Es gibt keine eindeutige Studienlage. Aber es gibt Hinweise darauf, dass Tomaten, egal ob als Tomatensoße oder roh gegessen, schützend wirken. Grünes Gemüse ist ebenfalls gut. Diskutiert wird auch über Rotwein, und zwar nur Rotwein, weil in den Traubenschalen schützende Stoffe enthalten sind. Phytoöstrogene und Soja sollen präventiv wirken und Sägepalmöl. Auch noch Grüner Tee. Man kann das alles schlecht messen, man kann es nur empfehlen. Rotes Fleisch sollte man möglichst wenig verzehren.

Prostatakrebs wird doch auch durch Hormone angeregt, nicht wahr?

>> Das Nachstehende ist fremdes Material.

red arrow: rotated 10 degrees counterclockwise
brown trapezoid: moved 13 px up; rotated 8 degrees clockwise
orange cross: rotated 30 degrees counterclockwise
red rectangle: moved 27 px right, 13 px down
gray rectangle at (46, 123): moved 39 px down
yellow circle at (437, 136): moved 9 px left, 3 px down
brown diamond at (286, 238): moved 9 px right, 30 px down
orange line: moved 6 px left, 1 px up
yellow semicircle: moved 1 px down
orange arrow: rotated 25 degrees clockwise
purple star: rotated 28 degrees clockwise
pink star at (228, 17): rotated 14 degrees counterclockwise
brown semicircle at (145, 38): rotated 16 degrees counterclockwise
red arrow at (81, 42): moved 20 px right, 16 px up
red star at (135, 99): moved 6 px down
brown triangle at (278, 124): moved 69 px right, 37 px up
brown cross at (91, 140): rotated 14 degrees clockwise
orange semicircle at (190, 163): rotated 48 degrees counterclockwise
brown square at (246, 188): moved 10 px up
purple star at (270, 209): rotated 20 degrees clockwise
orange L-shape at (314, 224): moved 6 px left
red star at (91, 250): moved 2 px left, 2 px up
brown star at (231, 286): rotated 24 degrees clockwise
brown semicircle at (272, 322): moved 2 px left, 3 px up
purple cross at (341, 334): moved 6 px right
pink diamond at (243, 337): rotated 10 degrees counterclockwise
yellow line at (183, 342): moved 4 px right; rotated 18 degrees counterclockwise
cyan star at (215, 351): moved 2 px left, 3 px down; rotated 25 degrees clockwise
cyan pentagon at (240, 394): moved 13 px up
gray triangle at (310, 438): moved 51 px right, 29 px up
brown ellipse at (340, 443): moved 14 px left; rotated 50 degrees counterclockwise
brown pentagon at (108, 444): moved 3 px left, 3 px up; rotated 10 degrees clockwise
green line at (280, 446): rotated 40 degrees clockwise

Ja, das ist so. Männer, die kein Testosteron bilden, entwickeln keine Prostatakarzinome. Das Testosteron steuert die Betriebsamkeit der Prostata. Wenn da viel Sekret produziert wird, ist das einer der möglichen Auslöser. Deshalb behandelt man die Tumoren ja auch durch Testosteron-Entzug.

Was ist mit der These, dass Männer regelmäßig Sex haben sollten, damit das Sekret nicht so lange in der Prostata verbleibt?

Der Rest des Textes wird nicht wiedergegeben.